On Fri, Mar 16, 2012 at 5:23 PM, Rafael J. Wysocki <rjw@...k.pl> wrote:
>
> OK, but that asynchronous thread needs to know whether or not the system is up.

Sure.

> It can use the usermodehelper_is_disabled() check, but that needs to be done
> under read_lock_usermodehelper() and it can't release the lock before
> calling _request_firmware(), or all that thing would be racy.

Well, I think that it would actually be a good idea to perhaps split
up that existing _request_firmware() a bit. In fact, it might be good
to split up that whole "fw_create_instance()" too - and re-organize
the code a bit so that you end up creating the "firmware_priv" thing
first.

So maybe we could have a helper function that does that first part of
fw_create_instance() (the part that allocates it and does the
__module_get() part and other really basic initialization), and that
can be called unconditionally by the request_firmware_nowait() code
early.

That early part probably should *not* create the device attribute
files etc (although who knows - maybe sysfs is ok at this point).

So I think we really could re-organize the code to do a sane job - and
move just the actual udev setup etc to the final part that needs to be
delayed.

Hmm?

I haven't looked very deeply into it, but my *gut* feel is that it
should be doable pretty cleanly.

But yeah, it would be more than a little one-liner. I think it might
be worth it, though.
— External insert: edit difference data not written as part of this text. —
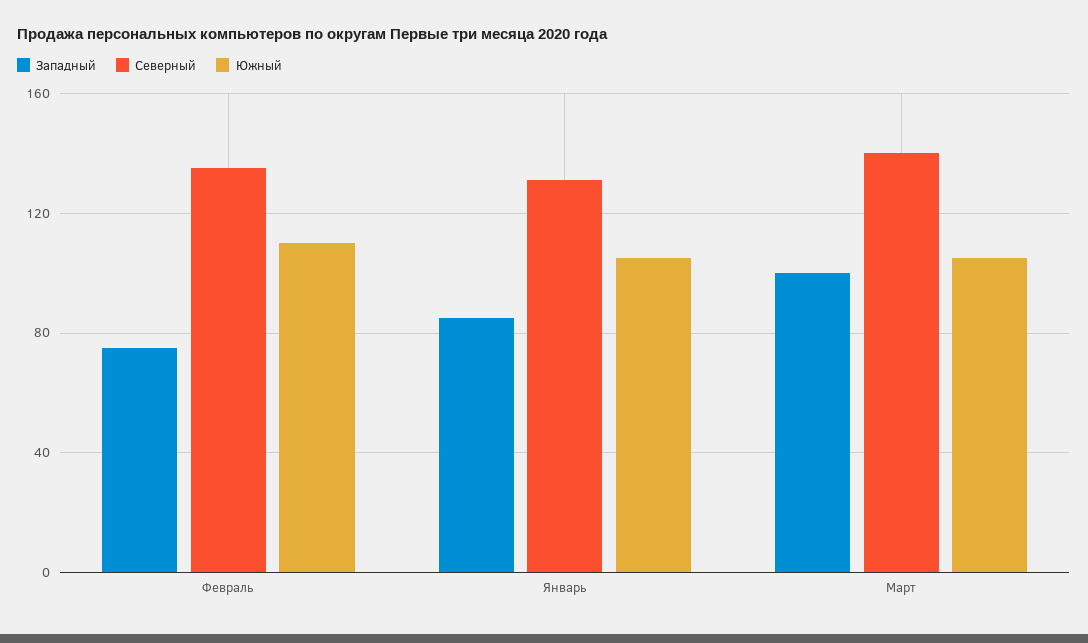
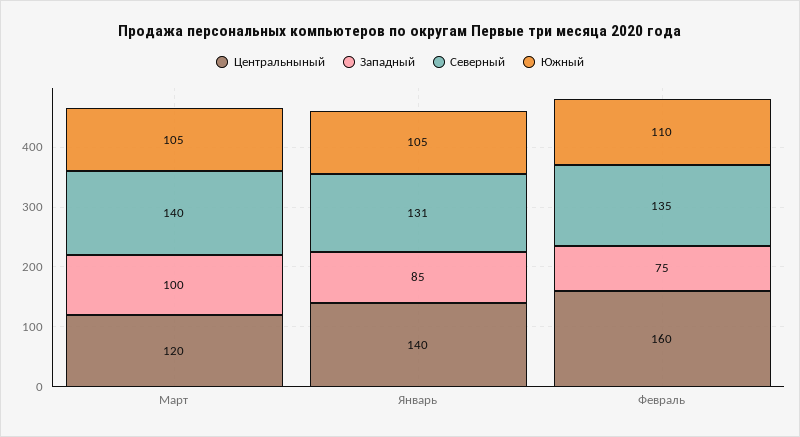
  {
    "Западный": {
      "Февраль": 75,
      "Январь": 85,
      "Март": 100
    },
    "Северный": {
      "Февраль": 135,
      "Январь": 131,
      "Март": 140
    },
    "Южный": {
      "Февраль": 110,
      "Январь": 105,
      "Март": 105
-   }
+   },
+   "Центральныный": {
+     "Март": 120,
+     "Январь": 140,
+     "Февраль": 160
+   }
  }

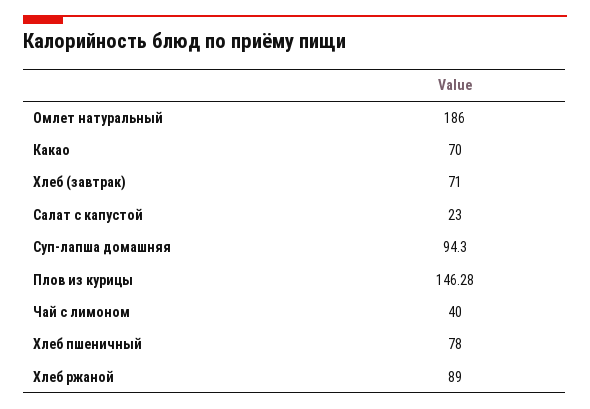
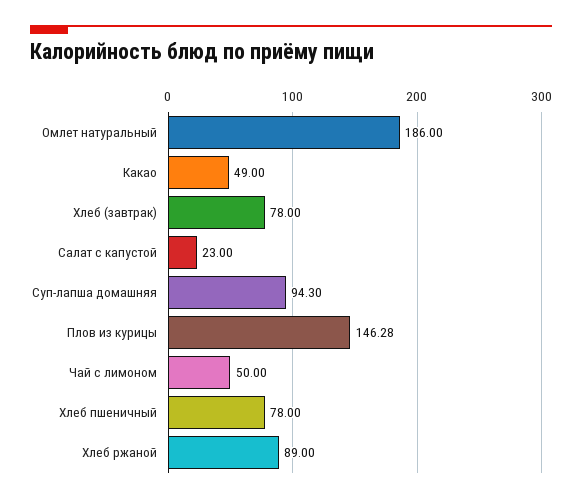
  {
    "Омлет натуральный": 186,
-   "Какао": 70,
+   "Какао": 49,
-   "Хлеб (завтрак)": 71,
+   "Хлеб (завтрак)": 78,
    "Салат с капустой": 23,
    "Суп-лапша домашняя": 94.3,
    "Плов из курицы": 146.28,
-   "Чай с лимоном": 40,
+   "Чай с лимоном": 50,
    "Хлеб пшеничный": 78,
    "Хлеб ржаной": 89
  }

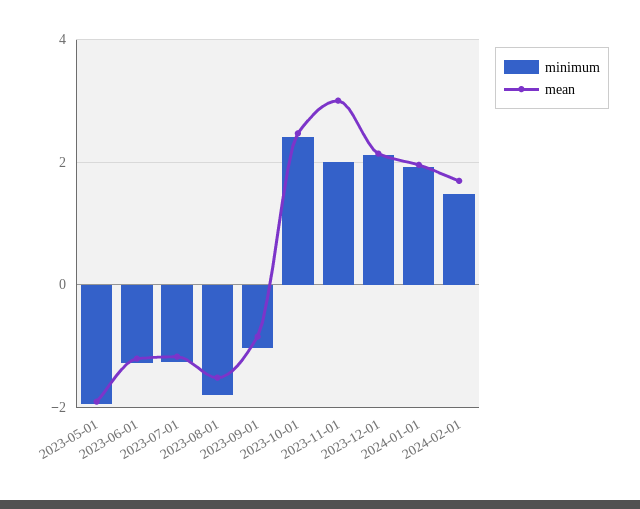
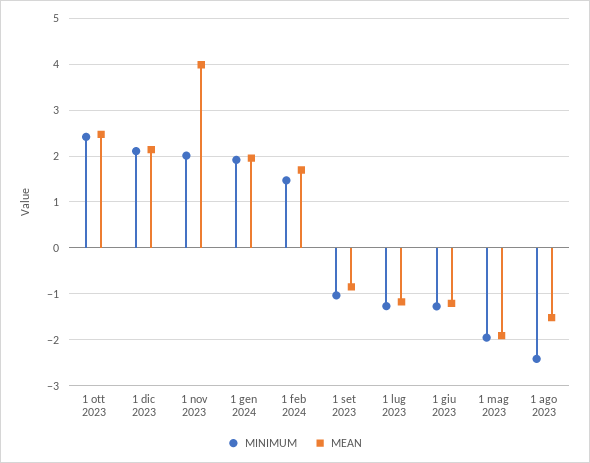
  {
    "minimum": {
      "2023-05-01": -2,
      "2023-06-01": -1.2,
      "2023-07-01": -1.2,
-     "2023-08-01": -1.8,
+     "2023-08-01": -2.4,
      "2023-09-01": -1,
      "2023-10-01": 2.4,
      "2023-11-01": 2,
      "2023-12-01": 2.2,
      "2024-01-01": 2,
      "2024-02-01": 1.4
    },
    "mean": {
      "2023-05-01": -2,
      "2023-06-01": -1.2,
      "2023-07-01": -1.2,
      "2023-08-01": -1.6,
      "2023-09-01": -0.8,
      "2023-10-01": 2.4,
-     "2023-11-01": 3,
+     "2023-11-01": 4,
      "2023-12-01": 2.2,
      "2024-01-01": 2,
      "2024-02-01": 1.6
    }
  }

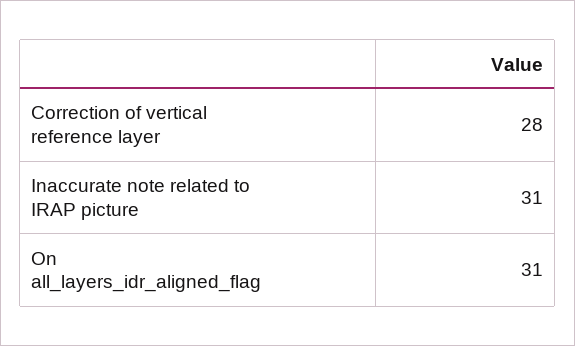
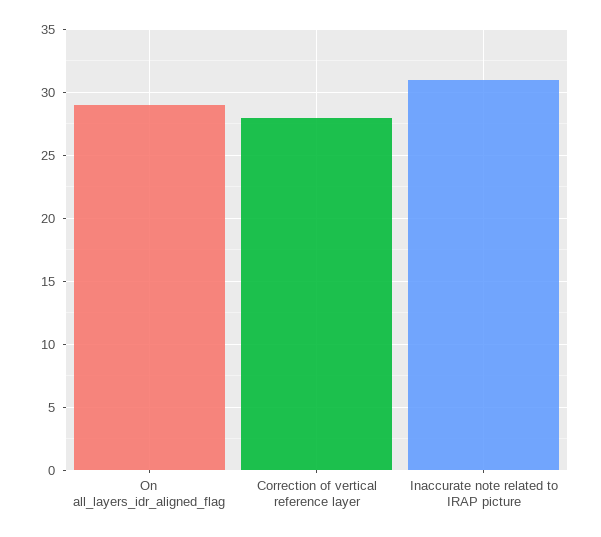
  {
    "Correction of vertical reference layer": 28,
    "Inaccurate note related to IRAP picture": 31,
-   "On all_layers_idr_aligned_flag": 31
+   "On all_layers_idr_aligned_flag": 29
  }

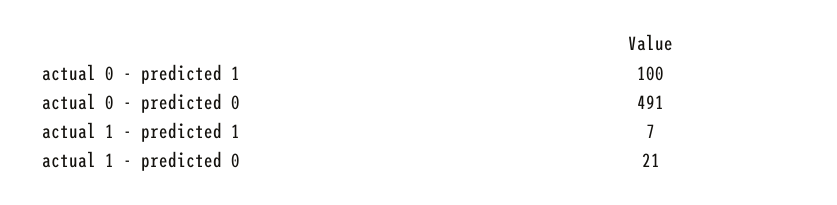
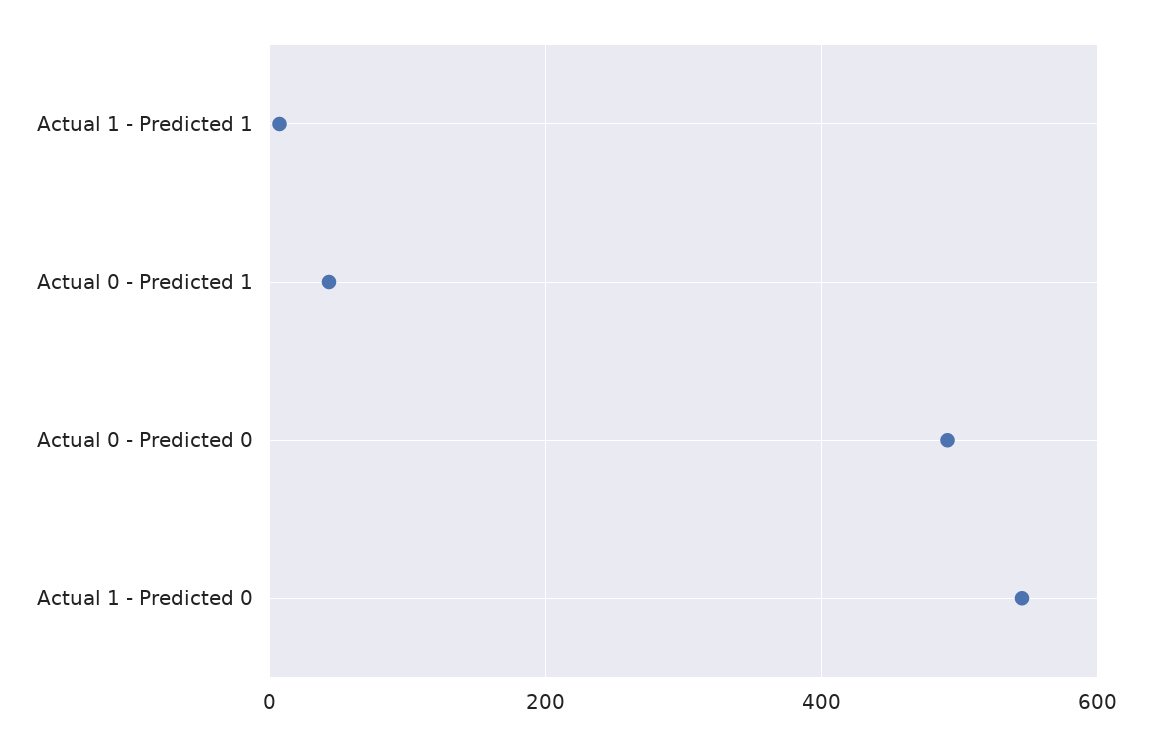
  {
-   "actual 0 - predicted 1": 100,
+   "actual 0 - predicted 1": 40,
    "actual 0 - predicted 0": 491,
    "actual 1 - predicted 1": 7,
-   "actual 1 - predicted 0": 21
+   "actual 1 - predicted 0": 540
  }

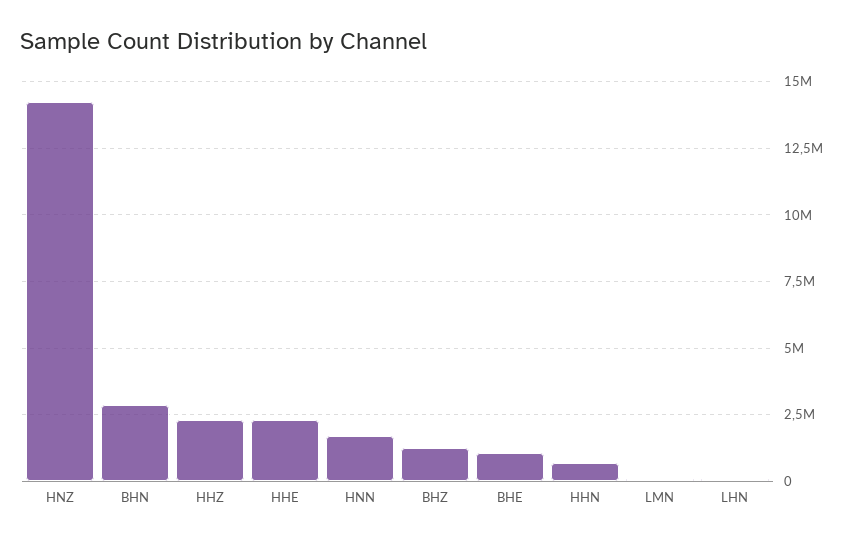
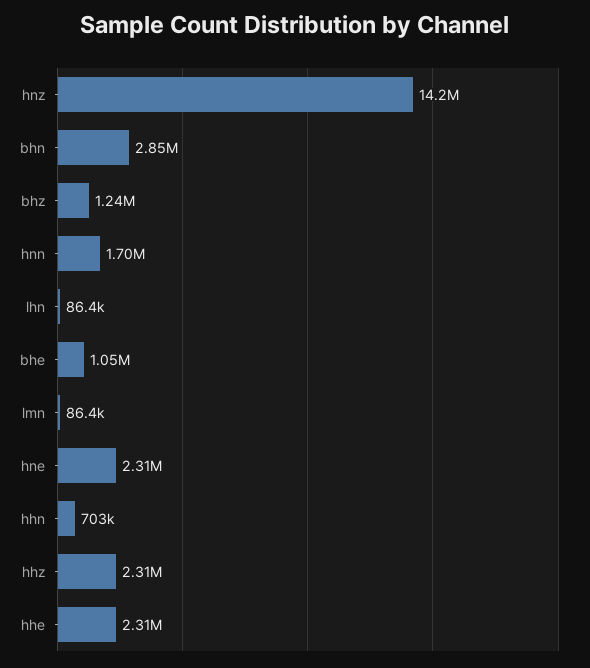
  {
    "HNZ": 14200000,
    "BHN": 2850000,
    "HHZ": 2310000,
    "HHE": 2310000,
    "HNN": 1700000,
    "BHZ": 1240000,
    "BHE": 1050000,
    "HHN": 703000,
    "LMN": 86400,
-   "LHN": 86400
+   "LHN": 86400,
+   "hne": 2310000
  }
Clearly separating out the three stages: "setup"
-> "wait for system to be ready" -> "do the actual load".

Then, the regular request_firmware() function would do exactly the
same things, except it would never do the "wait for system to be
ready" part: it would just fail with the warning if it wasn't already
ready. So they'd still share all the basic core code, it would just be
a slightly different organization from what it is now.